You know the $47 billion in bonuses that Goldman Sachs, JPMorgan Chase and Morgan Stanley have been sitting on? How about passing some of it along to people who might need it a little more, say to the people devastated by the earthquake in Haiti? - $4.7 billion would go to a country in needhttp://www.npr.org/templates/story/story.php?storyId=122618158&sc=fb&cc=fpConsultant Stephen Hall told NPR that "even though firms didn't use TARP funds to make bonuses, Wall Street banks benefited from borrowing funds from the government for almost nothing and then got a favorable return on their investment." Hall says, "It wasn't necessarily innovation or smart individuals that enabled banks to be profitable in 2009." In some cases, he says, "it was 'simple arbitrage' by investing in Treasury bills after obtaining funds at low interest rates."

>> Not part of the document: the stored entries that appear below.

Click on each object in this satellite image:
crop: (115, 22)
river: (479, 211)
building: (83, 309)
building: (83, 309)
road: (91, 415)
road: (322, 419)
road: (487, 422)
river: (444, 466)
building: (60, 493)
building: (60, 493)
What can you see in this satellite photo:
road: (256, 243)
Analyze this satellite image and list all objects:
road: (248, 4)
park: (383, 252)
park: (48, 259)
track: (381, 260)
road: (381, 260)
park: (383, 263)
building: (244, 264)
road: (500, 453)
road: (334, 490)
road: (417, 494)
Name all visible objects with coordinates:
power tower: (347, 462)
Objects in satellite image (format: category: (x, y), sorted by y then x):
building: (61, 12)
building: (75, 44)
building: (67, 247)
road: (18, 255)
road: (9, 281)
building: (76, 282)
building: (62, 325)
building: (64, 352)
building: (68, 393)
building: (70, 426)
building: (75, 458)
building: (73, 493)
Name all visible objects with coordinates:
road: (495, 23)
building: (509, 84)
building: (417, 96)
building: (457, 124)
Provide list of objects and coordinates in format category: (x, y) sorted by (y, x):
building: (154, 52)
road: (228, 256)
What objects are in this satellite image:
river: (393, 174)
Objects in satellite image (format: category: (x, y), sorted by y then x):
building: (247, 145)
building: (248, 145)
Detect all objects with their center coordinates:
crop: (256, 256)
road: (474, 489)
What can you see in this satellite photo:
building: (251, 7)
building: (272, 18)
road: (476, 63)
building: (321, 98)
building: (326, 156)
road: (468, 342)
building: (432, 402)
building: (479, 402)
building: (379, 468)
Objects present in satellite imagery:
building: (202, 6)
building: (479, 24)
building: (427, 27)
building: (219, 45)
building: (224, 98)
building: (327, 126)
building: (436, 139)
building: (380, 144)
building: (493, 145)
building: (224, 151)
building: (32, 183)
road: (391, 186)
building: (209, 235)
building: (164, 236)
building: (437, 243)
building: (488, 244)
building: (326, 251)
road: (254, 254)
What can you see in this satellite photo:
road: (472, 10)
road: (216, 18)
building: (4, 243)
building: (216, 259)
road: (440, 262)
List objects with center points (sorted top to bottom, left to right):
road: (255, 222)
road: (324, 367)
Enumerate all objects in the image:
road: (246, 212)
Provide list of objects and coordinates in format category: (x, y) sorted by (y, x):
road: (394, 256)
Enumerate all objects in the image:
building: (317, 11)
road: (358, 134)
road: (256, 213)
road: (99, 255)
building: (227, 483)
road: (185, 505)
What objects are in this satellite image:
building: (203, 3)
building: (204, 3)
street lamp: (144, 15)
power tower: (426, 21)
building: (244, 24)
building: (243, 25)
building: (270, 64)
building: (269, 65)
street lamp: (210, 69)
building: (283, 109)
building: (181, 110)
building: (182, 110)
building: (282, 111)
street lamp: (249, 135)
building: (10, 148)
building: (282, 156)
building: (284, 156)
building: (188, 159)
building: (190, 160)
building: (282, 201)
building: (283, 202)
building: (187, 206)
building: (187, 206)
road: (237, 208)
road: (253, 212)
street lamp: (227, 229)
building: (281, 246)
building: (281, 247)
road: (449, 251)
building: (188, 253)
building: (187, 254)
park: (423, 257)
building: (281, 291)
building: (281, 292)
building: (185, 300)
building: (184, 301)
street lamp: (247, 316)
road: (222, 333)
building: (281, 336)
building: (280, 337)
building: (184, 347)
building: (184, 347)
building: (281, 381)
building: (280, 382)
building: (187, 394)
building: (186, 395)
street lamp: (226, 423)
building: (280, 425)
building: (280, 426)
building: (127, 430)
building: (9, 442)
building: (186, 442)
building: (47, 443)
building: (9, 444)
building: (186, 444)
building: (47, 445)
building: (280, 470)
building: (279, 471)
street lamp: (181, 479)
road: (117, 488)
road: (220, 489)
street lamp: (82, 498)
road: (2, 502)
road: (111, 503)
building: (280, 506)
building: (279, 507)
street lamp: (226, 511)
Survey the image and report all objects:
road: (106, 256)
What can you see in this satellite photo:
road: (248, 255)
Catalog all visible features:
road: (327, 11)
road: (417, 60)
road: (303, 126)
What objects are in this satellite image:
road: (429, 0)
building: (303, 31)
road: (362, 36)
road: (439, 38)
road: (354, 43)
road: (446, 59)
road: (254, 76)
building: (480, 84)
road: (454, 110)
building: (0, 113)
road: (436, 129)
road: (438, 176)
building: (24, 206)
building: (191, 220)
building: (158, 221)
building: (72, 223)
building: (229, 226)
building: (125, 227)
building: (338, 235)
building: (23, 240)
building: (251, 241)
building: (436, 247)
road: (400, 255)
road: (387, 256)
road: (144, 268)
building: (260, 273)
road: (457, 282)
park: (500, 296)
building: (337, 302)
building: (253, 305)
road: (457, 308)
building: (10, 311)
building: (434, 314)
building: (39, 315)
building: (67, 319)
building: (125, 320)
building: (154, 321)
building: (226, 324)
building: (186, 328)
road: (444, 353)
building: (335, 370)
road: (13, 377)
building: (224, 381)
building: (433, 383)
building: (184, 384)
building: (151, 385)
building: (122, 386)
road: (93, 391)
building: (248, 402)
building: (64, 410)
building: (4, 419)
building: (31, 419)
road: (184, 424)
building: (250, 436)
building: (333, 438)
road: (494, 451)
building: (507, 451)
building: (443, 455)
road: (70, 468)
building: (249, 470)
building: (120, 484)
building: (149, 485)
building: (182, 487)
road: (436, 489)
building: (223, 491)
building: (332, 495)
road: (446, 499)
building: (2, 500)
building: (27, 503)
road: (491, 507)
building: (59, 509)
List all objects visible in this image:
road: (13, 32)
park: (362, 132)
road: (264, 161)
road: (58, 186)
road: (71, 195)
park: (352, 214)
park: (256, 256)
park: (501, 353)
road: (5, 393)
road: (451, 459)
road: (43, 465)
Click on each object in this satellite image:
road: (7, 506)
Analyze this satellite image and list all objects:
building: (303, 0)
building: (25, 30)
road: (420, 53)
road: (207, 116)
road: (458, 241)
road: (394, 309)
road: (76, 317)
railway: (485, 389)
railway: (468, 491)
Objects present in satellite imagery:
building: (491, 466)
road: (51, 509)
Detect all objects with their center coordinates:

So the supposed geniuses at Goldman Sachs, who helped get us into our current economic mess in the first place, just picked our pockets for no interest and bought Treasury bills? That's why they deserve bonuses?
And what bonuses: The above article reports that Goldman Sachs, Morgan Stanley and JPMorgan Chase combined have set aside $47 billion for bonuses.
$47 billion in bonuses.
Haiti's annual gross domestic product in nominal terms is about $7 billion a year.
So here is a modest proposal: Since public monies clearly were the basis for a lot of the "profits" the banks and finance houses made in 2009, why don't the executives show at least a little common decency and donate 10 percent of these bonuses to Haiti reconstruction and development? That would be $4.7 billion, and it would go a very long way in Haiti.
It might help change the public perception of them.